# [Record excerpts]
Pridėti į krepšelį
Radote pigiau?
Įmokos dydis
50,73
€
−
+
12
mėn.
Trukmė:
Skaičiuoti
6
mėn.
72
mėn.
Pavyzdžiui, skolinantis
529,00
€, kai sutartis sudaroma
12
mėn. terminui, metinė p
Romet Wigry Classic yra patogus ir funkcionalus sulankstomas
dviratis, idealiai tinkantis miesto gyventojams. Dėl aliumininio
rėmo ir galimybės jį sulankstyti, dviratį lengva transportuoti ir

# [Work item]
The lines to reproduce run from the one containing "mėn. terminui, metinė p" to the last line of the listing; print them exactly, including both ends.

# [Response below]
mėn. terminui, metinė p
Romet Wigry Classic yra patogus ir funkcionalus sulankstomas
dviratis, idealiai tinkantis miesto gyventojams. Dėl aliumininio
rėmo ir galimybės jį sulankstyti, dviratį lengva transportuoti ir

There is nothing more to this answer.